Diferencial 63 Amperios: corriente nominal 63A y coordinación con la instalación
En un diferencial 63 amperios, 63A es la corriente máxima de servicio continua que puede circular sin que el dispositivo se vea sobrepasado por calentamiento. No es la sensibilidad de disparo y no protege frente a sobrecargas, ya que esa función la realiza el magnetotérmico. Si la instalación puede superar esa corriente de forma sostenida, el diferencial queda subdimensionado y puede calentarse o deteriorarse con el tiempo. Por eso, el diferencial 63 amperios debe coordinarse con el magnetotérmico general, la demanda real de la instalación y el reparto de circuitos, evitando concentrar en un único punto una corriente de servicio que esté al límite durante periodos prolongados.
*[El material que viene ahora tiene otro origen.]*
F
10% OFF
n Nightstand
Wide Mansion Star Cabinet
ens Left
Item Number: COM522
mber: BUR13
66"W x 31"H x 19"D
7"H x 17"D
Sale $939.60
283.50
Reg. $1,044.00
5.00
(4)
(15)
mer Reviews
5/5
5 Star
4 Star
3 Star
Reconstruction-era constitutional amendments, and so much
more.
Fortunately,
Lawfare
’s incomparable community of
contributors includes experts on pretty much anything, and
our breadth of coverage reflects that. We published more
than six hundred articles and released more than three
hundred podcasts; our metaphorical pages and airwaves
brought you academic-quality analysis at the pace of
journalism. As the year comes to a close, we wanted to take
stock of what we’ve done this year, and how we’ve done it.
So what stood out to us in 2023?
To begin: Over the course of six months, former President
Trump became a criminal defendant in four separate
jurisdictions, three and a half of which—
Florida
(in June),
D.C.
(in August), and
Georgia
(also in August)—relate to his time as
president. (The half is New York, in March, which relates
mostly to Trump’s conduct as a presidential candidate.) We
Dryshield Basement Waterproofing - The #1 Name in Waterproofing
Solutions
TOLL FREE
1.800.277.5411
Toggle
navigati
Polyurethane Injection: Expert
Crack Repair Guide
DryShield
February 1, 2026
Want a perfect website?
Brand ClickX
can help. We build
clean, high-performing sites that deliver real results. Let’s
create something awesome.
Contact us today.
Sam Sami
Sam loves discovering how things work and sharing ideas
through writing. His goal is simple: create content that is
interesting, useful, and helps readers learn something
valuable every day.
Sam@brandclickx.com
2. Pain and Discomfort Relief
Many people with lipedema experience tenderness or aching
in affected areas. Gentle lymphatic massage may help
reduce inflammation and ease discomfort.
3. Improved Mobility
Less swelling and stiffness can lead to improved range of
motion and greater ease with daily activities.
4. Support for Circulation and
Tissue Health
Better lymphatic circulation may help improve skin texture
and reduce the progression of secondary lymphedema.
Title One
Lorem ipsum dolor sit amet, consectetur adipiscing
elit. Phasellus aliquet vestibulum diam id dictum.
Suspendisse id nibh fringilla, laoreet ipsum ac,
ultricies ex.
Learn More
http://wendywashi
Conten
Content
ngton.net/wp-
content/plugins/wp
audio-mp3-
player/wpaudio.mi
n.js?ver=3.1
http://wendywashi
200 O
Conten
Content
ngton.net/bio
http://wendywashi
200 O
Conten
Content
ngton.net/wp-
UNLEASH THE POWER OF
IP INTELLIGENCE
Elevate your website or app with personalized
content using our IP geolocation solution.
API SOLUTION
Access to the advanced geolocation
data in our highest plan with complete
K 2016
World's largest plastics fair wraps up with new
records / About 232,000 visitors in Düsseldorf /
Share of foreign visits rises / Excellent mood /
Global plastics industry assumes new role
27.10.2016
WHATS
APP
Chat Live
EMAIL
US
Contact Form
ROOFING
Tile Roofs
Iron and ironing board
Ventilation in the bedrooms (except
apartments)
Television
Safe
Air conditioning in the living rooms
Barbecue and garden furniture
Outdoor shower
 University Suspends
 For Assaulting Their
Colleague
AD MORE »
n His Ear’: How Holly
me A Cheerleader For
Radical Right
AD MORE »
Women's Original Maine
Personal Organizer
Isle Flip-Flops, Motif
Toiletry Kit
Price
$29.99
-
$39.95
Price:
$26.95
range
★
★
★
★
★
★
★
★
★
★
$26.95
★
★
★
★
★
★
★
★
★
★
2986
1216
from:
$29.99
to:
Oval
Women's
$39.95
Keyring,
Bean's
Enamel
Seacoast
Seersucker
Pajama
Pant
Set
Diferencial 63 Amperios: sensibilidad (mA) y selectividad para continuidad de servicio
La sensibilidad define a partir de qué nivel de fuga a tierra el dispositivo dispara y se expresa en mA. Para circuitos finales, 30mA es habitual cuando se busca protección directa de personas. En cabecera o distribución, se utilizan sensibilidades mayores o soluciones selectivas según el diseño del cuadro, con el objetivo de que un fallo aguas abajo dispare la protección más cercana al problema y no deje toda la instalación sin servicio. En un cuadro con diferencial 63 amperios, plantear la selectividad es especialmente relevante porque suele haber más circuitos y más receptores, lo que aumenta la probabilidad de que una fuga o un defecto puntual tenga impacto si no hay segmentación.
Diferencial 63 Amperios: tipo del diferencial y compatibilidad con cargas modernas
El tipo de diferencial debe ajustarse a las cargas conectadas. Con electrónica, un tipo A suele ser recomendable frente a un tipo AC, porque gestiona mejor ciertas fugas pulsantes con componente continua asociadas a fuentes conmutadas, iluminación LED y electrodomésticos modernos. En instalaciones exigentes o con perturbaciones, un diferencial superinmunizado ayuda a reducir disparos intempestivos y a mejorar estabilidad. En un diferencial 63 amperios, elegir el tipo adecuado puede marcar la diferencia cuando el cuadro alimenta varios receptores con filtrado EMI/EMC, ya que la acumulación de pequeñas fugas puede acercar el sistema al umbral de disparo si la instalación no está bien segmentada.
Diferencial 63 Amperios: buenas prácticas de cuadro para reducir disparos
Distribuir circuitos, evitar concentrar demasiadas cargas con filtrado bajo el mismo dispositivo y elegir un tipo coherente con la electrónica instalada mejora el comportamiento en servicio. En cuadros eléctricos con diferencial 63 amperios, suele funcionar bien separar por zonas o por usos, y mantener una lógica de protección por niveles, de modo que una fuga en un circuito final no afecte a toda la instalación. También conviene revisar neutros compartidos, errores de conexionado y estados de humedad o aislamiento, porque en instalaciones con más carga y más ramificaciones estos detalles aumentan la probabilidad de disparos. En instalaciones donde además se busca restablecimiento automático tras ciertos disparos, puede valorarse un diferencial rearmable.
Con un reparto correcto y una selección adecuada, el diferencial 63 amperios aporta margen de corriente nominal y una protección fiable frente a fugas a tierra sin penalizar la continuidad de servicio.